→ **Exercise aim**
The records below are to be set down word for word, with every picture left out.

** Data to use follows **

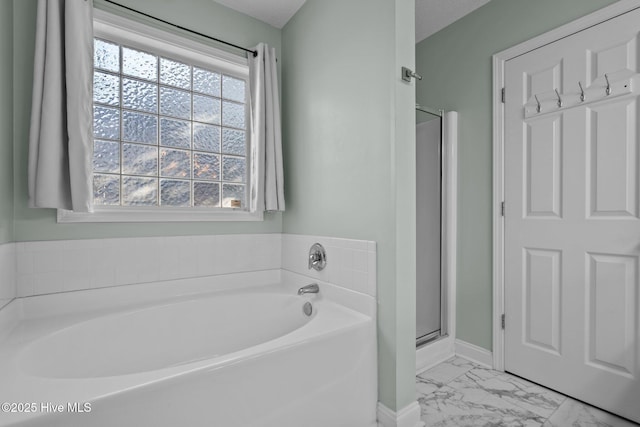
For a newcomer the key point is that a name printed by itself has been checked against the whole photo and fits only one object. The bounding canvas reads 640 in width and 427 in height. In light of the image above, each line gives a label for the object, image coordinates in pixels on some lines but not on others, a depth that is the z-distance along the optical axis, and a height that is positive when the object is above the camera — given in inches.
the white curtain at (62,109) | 55.4 +19.5
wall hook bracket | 56.7 +26.2
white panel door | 59.1 -1.4
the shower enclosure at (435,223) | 90.0 -4.2
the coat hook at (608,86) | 61.0 +25.4
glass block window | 70.1 +20.8
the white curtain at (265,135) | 80.7 +20.8
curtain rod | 67.1 +45.9
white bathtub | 33.6 -22.9
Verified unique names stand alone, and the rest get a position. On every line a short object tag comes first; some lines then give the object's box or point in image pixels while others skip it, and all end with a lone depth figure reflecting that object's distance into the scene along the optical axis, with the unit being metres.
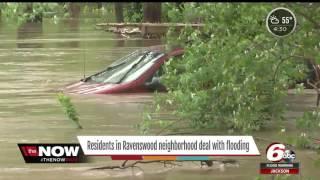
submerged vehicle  20.92
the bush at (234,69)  10.99
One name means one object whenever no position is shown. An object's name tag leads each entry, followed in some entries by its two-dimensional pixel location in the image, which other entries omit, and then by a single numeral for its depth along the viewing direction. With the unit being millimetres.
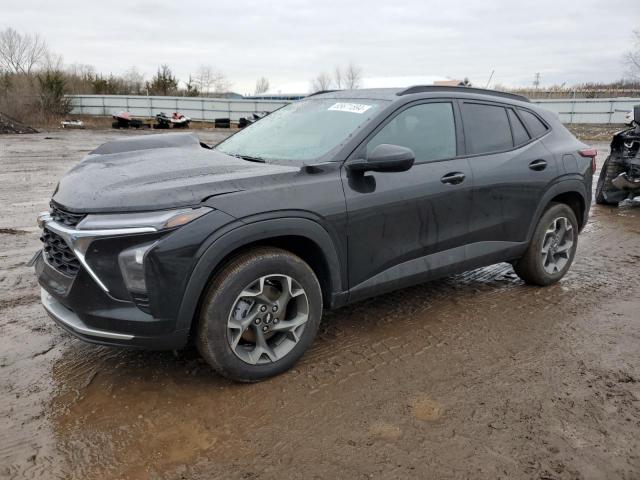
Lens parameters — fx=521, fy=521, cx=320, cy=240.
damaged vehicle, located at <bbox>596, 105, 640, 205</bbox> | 8359
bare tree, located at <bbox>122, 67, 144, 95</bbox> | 44719
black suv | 2717
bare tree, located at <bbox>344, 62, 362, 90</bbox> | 68144
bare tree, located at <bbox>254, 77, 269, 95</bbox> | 82581
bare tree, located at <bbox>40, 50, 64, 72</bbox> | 49862
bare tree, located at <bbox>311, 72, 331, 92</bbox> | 73762
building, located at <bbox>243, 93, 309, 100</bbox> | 63447
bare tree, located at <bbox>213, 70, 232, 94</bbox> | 70562
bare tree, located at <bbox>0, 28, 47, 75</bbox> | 51403
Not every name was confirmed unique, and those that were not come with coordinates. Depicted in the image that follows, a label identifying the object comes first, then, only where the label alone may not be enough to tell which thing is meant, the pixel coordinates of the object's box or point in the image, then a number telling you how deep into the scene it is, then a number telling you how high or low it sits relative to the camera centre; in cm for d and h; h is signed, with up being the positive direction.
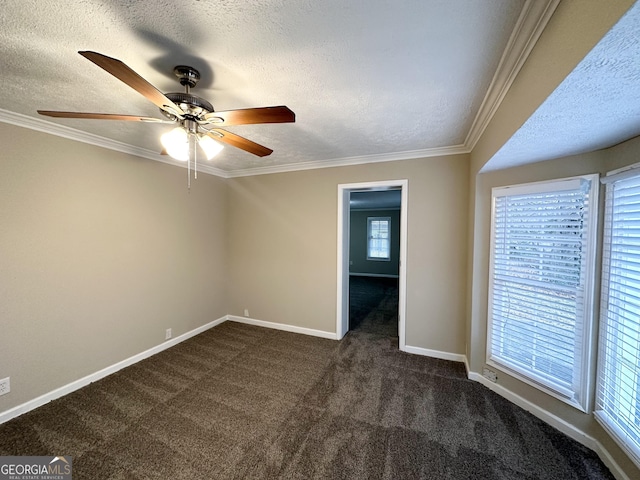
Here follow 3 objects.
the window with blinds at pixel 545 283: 174 -38
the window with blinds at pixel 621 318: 141 -50
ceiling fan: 114 +64
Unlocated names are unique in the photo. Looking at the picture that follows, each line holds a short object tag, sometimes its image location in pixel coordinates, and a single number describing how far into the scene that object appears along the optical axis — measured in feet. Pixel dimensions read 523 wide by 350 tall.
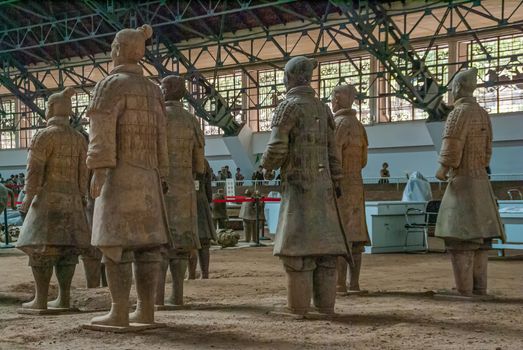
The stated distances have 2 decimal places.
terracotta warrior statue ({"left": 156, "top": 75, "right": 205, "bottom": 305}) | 22.86
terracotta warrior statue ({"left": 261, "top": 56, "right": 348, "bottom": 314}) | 19.89
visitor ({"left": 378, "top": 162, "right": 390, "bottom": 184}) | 72.97
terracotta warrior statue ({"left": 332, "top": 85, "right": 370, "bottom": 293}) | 26.27
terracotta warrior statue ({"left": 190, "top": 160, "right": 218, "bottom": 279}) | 27.99
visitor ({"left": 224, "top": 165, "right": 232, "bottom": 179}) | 83.30
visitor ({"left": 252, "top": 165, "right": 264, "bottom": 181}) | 79.51
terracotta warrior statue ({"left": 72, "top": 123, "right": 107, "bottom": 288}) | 27.80
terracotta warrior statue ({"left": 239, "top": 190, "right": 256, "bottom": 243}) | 53.62
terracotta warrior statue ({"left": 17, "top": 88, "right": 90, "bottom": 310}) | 22.54
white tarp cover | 54.60
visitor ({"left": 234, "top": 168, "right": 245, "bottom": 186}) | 80.48
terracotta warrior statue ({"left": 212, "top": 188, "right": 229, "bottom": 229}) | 53.95
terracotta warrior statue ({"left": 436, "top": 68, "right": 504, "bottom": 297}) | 24.54
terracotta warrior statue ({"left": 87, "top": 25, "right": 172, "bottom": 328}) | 17.11
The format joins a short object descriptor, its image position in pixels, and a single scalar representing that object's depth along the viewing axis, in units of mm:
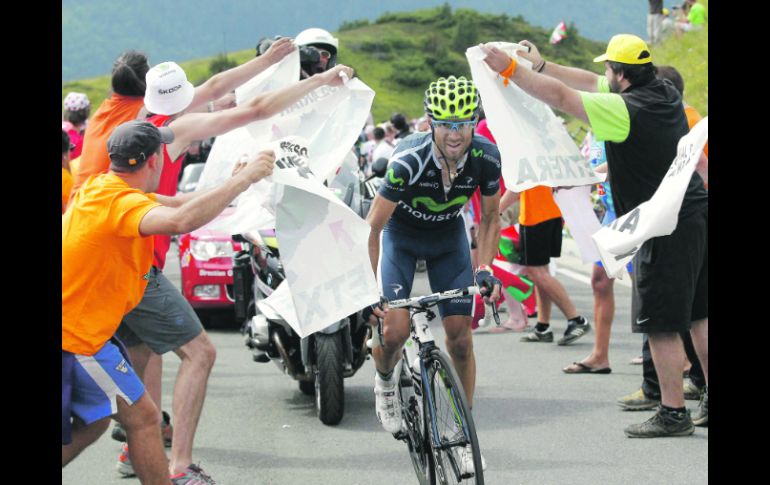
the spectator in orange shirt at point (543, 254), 11438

** End of Data to use **

→ **Solution for this exercise**
For a newcomer the key point is that a name printed by itself has been checked against the whole photo and fits only one object. The bounding canvas reads 640 in width and 427 in height. In light of the image above, each line gives a label for the object, image coordinates in pixels on some lines but not on others, a depth that is the z-distance along the optical axis, and a height that is positive when the object is above the camera — given in inches.
the white curtain at (62,109) | 55.4 +19.5
wall hook bracket | 56.7 +26.2
white panel door | 59.1 -1.4
the shower enclosure at (435,223) | 90.0 -4.2
the coat hook at (608,86) | 61.0 +25.4
glass block window | 70.1 +20.8
the white curtain at (265,135) | 80.7 +20.8
curtain rod | 67.1 +45.9
white bathtub | 33.6 -22.9
Verified unique names stand alone, and the rest get a position. On every line a short object tag comes first; some lines then give the object's box or point in image pixels while others skip it, and all end with a lone depth figure reflecting that object's distance into the scene along the optical axis, with the unit being metres.
submerged vehicle  20.92
the bush at (234,69)  10.99
One name means one object whenever no position is shown. An object's name tag leads each entry, followed in some entries by its two-dimensional pixel location in the image, which other entries omit, and then by a single numeral for its depth along the viewing direction. With the unit being millimetres.
Lens parameters — fx=521, fy=521, cx=320, cy=240.
damaged vehicle, located at <bbox>596, 105, 640, 205</bbox> | 8359
bare tree, located at <bbox>122, 67, 144, 95</bbox> | 44719
black suv | 2717
bare tree, located at <bbox>344, 62, 362, 90</bbox> | 68144
bare tree, located at <bbox>254, 77, 269, 95</bbox> | 82581
bare tree, located at <bbox>40, 50, 64, 72</bbox> | 49862
bare tree, located at <bbox>311, 72, 331, 92</bbox> | 73762
building, located at <bbox>243, 93, 309, 100</bbox> | 63447
bare tree, located at <bbox>213, 70, 232, 94</bbox> | 70562
bare tree, located at <bbox>0, 28, 47, 75</bbox> | 51403
Not every name was confirmed unique, and those that were not come with coordinates. Depicted in the image that follows, a label identifying the object comes first, then, only where the label alone may not be enough to tell which thing is meant, the pixel coordinates of the object's box or point in the image, then a number telling you how deep into the scene it is, then a number telling you how high or low it sits relative to the camera centre; in cm for d and h; h is signed, with up being the positive direction.
Here follow 3 objects.
the window with blinds at pixel 545 283: 174 -38
the window with blinds at pixel 621 318: 141 -50
ceiling fan: 114 +64
Unlocated names are unique in the photo. Looking at the picture that follows, each line holds a short object tag, sometimes its image location in pixel coordinates, and a single number describing how far into the scene that object appears along the optical axis — measured in feet. Pixel dimensions read 523 wide by 350 tall.
The stated distances have 2 decimal places.
terracotta warrior statue ({"left": 156, "top": 75, "right": 205, "bottom": 305}) | 22.86
terracotta warrior statue ({"left": 261, "top": 56, "right": 348, "bottom": 314}) | 19.89
visitor ({"left": 378, "top": 162, "right": 390, "bottom": 184}) | 72.97
terracotta warrior statue ({"left": 332, "top": 85, "right": 370, "bottom": 293}) | 26.27
terracotta warrior statue ({"left": 190, "top": 160, "right": 218, "bottom": 279}) | 27.99
visitor ({"left": 224, "top": 165, "right": 232, "bottom": 179}) | 83.30
visitor ({"left": 252, "top": 165, "right": 264, "bottom": 181}) | 79.51
terracotta warrior statue ({"left": 72, "top": 123, "right": 107, "bottom": 288}) | 27.80
terracotta warrior statue ({"left": 239, "top": 190, "right": 256, "bottom": 243}) | 53.62
terracotta warrior statue ({"left": 17, "top": 88, "right": 90, "bottom": 310}) | 22.54
white tarp cover | 54.60
visitor ({"left": 234, "top": 168, "right": 245, "bottom": 186}) | 80.48
terracotta warrior statue ({"left": 212, "top": 188, "right": 229, "bottom": 229}) | 53.95
terracotta warrior statue ({"left": 436, "top": 68, "right": 504, "bottom": 297}) | 24.54
terracotta warrior statue ({"left": 87, "top": 25, "right": 172, "bottom": 328}) | 17.11
The format joins a short object descriptor, its image position in pixels, and a single scalar representing that object's depth along the viewing axis, in units of mm:
the spectator in orange shirt at point (543, 254), 11438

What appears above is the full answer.